Stockton Record
November 18, 2009

By Scott Smith
Record Staff Writer
November 18, 2009 12:00 AM
STOCKTON – A coalition of local leaders followed through Tuesday on threats to take state prison officials to court after unveiling plans in recent weeks to build a 1,734-bed inmate medical center southeast of Stockton.

The Stockton Greater Chamber of Commerce, city of Stockton and San Joaquin County together filed the lawsuit asking a judge to block work on the first of three prisons until state officials respond in earnest to their worries.

Local leaders said the state didn’t respond earlier to worries about issues such as increased traffic and poor air quality. The state also assumed Stockton would provide water, and it didn’t consider the added draw on police and fire, the suit claims.

Prison Health Care receiver J. Clark Kelso, who is named in the court papers, said he was committed to working with local leaders toward resolving these problems.

“Instead, the county, city and Chamber of Commerce have decided to push forward with a lawsuit,” he said in a prepared statement. “I have confidence that the judicial process will reach the correct and just result.”

Kelso all along has sold the prison saying it promises to employ thousands of people, which will re-energize the housing market and stimulate the local economy. The prison will be the flagship inmate medical center in the state, he has said.

“It is unfortunate that this lawsuit will delay the significant job creation and economic recovery associated with this project,” Kelso said.

Days after Kelso approved plans to build the California Health Care Facility, Stockton, at the Karl Holton Youth Correctional Facility, top corrections officials announced early plans to convert DeWitt Youth Correctional Facility into a second medical center for 1,133 inmates.
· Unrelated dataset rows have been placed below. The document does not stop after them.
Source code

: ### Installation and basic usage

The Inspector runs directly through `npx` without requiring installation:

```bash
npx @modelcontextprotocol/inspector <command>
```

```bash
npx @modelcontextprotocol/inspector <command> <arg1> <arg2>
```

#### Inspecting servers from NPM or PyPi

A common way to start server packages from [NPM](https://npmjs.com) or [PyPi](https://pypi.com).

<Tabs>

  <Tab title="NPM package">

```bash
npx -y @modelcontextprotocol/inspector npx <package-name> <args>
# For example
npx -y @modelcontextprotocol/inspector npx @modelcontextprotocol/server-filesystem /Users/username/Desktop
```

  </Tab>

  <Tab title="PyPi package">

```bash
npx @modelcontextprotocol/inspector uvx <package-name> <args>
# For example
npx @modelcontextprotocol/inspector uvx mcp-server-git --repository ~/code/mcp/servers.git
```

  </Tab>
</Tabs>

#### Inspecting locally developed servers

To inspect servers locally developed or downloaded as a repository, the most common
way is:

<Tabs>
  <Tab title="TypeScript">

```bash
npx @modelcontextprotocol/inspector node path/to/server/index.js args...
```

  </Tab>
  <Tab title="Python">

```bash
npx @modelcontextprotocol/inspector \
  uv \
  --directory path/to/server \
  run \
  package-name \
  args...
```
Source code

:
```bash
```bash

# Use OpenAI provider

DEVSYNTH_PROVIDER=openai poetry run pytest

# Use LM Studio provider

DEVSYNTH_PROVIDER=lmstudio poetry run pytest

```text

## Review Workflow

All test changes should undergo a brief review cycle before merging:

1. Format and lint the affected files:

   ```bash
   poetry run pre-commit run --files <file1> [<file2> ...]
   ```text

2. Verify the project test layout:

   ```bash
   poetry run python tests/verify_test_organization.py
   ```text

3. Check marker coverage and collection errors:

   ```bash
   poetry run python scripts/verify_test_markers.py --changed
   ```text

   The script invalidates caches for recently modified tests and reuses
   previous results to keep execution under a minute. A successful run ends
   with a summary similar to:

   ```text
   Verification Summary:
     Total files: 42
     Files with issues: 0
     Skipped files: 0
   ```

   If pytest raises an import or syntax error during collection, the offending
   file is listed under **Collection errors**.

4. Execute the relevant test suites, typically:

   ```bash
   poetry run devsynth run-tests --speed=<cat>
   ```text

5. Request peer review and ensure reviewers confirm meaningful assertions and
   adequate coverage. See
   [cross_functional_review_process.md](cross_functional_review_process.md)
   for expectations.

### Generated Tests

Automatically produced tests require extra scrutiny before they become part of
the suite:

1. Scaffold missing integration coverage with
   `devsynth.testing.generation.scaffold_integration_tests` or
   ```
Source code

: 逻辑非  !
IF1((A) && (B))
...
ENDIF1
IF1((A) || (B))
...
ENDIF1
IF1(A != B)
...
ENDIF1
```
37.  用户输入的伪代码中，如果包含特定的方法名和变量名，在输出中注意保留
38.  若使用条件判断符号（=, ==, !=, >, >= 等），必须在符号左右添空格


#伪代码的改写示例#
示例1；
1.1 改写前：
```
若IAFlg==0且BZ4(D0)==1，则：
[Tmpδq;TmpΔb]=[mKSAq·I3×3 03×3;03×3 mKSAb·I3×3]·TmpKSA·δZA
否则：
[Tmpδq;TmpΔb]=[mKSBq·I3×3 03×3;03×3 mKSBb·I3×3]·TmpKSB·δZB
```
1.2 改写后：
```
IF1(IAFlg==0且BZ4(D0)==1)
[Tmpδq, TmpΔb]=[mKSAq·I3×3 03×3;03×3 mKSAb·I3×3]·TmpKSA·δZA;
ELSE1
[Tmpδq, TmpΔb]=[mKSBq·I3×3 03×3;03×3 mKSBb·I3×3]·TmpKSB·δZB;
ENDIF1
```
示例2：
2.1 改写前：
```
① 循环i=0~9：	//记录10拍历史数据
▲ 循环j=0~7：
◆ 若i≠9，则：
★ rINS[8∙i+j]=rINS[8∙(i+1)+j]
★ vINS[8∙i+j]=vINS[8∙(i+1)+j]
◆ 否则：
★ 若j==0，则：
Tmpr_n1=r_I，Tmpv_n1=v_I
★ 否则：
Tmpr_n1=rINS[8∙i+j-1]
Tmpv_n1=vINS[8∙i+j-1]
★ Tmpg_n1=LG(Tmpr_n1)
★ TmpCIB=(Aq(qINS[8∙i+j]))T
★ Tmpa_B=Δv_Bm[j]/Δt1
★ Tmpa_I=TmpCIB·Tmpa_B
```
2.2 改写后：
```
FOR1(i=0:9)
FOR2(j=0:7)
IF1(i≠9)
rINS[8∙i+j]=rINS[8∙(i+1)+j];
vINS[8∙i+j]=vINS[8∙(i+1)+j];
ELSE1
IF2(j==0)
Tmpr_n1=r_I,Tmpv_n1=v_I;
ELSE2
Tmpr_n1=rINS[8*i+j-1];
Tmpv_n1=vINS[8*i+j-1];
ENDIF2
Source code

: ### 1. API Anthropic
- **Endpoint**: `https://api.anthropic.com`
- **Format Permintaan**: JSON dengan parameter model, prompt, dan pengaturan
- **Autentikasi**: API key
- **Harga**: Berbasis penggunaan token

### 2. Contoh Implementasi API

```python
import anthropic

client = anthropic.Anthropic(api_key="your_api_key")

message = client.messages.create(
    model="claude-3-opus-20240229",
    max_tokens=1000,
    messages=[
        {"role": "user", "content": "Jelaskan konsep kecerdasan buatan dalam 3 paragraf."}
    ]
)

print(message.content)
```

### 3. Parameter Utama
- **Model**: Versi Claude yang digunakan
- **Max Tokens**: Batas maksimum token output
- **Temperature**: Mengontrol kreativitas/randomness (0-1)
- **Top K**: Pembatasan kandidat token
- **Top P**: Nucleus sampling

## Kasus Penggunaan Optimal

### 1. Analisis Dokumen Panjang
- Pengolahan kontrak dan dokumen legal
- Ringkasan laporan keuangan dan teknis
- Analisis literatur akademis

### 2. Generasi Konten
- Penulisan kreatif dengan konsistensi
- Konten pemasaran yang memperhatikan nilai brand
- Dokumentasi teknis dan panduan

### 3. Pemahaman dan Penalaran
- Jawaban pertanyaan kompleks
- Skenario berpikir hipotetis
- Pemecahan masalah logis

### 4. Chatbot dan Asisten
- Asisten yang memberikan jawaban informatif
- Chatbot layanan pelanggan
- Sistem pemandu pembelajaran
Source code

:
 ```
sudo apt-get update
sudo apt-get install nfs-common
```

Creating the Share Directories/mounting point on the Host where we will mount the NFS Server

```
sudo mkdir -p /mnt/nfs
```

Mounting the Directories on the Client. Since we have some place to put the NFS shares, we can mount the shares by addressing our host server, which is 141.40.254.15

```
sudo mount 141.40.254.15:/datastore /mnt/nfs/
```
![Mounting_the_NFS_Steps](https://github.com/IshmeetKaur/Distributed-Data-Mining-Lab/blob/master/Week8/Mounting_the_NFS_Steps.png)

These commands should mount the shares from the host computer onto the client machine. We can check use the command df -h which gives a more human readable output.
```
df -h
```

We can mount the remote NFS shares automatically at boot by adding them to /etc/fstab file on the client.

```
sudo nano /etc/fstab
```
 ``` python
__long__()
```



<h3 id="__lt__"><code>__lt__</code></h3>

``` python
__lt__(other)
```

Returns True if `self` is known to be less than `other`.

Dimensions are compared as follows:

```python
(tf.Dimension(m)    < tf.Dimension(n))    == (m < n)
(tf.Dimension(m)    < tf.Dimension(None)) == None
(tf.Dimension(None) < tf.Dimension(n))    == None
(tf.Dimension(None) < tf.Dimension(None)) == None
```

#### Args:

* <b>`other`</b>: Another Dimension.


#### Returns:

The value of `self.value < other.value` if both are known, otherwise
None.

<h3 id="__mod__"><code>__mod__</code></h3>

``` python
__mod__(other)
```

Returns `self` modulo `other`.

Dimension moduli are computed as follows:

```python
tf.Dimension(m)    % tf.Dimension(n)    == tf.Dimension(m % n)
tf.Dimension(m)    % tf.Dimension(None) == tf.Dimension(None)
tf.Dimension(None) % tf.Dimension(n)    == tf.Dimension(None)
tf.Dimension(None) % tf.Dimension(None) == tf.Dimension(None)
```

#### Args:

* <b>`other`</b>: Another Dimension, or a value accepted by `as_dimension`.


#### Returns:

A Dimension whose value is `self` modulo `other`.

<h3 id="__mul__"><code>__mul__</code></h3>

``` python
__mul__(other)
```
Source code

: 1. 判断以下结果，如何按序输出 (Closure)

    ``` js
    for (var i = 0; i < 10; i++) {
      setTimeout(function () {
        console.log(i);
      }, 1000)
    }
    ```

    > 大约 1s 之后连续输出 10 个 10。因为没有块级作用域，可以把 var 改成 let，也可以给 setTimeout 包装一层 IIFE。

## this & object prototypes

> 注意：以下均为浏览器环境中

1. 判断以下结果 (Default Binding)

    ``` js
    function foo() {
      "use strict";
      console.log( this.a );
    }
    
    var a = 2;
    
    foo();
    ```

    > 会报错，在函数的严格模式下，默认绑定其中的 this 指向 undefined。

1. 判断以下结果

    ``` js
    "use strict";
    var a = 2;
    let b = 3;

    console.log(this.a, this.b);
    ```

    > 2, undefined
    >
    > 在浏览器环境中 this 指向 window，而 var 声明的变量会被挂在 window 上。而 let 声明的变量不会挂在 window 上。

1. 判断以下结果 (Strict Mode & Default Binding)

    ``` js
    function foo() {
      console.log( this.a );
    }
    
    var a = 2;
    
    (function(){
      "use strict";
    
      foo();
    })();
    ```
A third prison project is also planned. A re-entry facility at the former women’s prison near Stockton would house 500 inmates. Tuesday’s litigation targets only the first facility, which is closest to being realized.

The state’s prison expansion comes in response to federal judges who threatened to release 40,000 inmates if officials don’t find ways to fix overpopulation and poor health care in the state prison system.

Local leaders worry that the three new prisons here would give San Joaquin County the highest concentration of state prisoners of any county in California, officials said in a news release.

To allay their concerns, local leaders say the state needs to pay $105 million one time and more than $25 million each year thereafter to head off impacts to sewer, water, police, fire, roads and hospital services.

Stockton attorney Steven Herum filed the 23-page lawsuit at San Joaquin County Superior Court. Local leaders are willing to put the litigation on hold temporarily and work with Kelso and state correctional officials.

The lawsuit comes out of caution local leaders say they have toward state prison officials who have not maintained open communication before springing the prisons on San Joaquin County.

“This litigation attempts to get the attention of the receiver and require him to deal with the serious problems that our community will face if he refuses to be a good member of our community,” Herum said.